Stored data entries
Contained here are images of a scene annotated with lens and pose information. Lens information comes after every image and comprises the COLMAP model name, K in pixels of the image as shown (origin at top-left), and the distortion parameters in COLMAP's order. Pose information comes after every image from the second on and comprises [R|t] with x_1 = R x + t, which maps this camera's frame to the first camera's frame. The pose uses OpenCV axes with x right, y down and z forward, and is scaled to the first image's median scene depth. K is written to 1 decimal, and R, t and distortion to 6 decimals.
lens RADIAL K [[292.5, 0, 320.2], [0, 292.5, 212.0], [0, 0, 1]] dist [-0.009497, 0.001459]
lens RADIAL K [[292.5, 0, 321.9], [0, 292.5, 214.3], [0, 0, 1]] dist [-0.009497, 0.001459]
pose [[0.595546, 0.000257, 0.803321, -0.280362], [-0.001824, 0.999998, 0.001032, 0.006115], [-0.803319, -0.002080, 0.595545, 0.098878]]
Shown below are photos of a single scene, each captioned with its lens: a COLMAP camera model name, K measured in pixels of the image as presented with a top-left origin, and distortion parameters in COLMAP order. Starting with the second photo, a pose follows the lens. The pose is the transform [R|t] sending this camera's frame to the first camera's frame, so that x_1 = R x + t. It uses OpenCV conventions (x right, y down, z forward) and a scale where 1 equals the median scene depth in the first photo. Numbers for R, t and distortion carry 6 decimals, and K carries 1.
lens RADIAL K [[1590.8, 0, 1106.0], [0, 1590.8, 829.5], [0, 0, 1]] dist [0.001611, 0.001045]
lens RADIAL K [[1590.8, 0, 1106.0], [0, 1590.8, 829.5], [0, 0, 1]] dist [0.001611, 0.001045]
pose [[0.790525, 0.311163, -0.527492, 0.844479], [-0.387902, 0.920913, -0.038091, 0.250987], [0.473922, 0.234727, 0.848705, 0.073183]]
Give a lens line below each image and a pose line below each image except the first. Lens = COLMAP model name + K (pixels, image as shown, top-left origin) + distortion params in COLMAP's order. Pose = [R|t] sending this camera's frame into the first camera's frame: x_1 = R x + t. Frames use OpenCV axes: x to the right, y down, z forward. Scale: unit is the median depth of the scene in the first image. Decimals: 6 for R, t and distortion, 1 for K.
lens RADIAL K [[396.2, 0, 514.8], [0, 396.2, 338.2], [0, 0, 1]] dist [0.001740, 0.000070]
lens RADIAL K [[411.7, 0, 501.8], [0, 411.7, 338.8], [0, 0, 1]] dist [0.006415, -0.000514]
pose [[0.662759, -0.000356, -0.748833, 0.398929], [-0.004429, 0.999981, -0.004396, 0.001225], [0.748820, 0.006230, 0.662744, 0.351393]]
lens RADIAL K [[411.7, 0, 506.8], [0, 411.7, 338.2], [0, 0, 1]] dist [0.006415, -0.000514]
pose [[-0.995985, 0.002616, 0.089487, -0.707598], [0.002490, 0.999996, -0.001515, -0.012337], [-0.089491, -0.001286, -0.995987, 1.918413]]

*Task item*. Quote the material above, from the line containing "Give a lens" through the line containing "dist [0.001740, 0.000070]", word for word.

*Answer below*.
Give a lens line below each image and a pose line below each image except the first. Lens = COLMAP model name + K (pixels, image as shown, top-left origin) + distortion params in COLMAP's order. Pose = [R|t] sending this camera's frame into the first camera's frame: x_1 = R x + t. Frames use OpenCV axes: x to the right, y down, z forward. Scale: unit is the median depth of the scene in the first image. Decimals: 6 for R, t and distortion, 1 for K.
lens RADIAL K [[396.2, 0, 514.8], [0, 396.2, 338.2], [0, 0, 1]] dist [0.001740, 0.000070]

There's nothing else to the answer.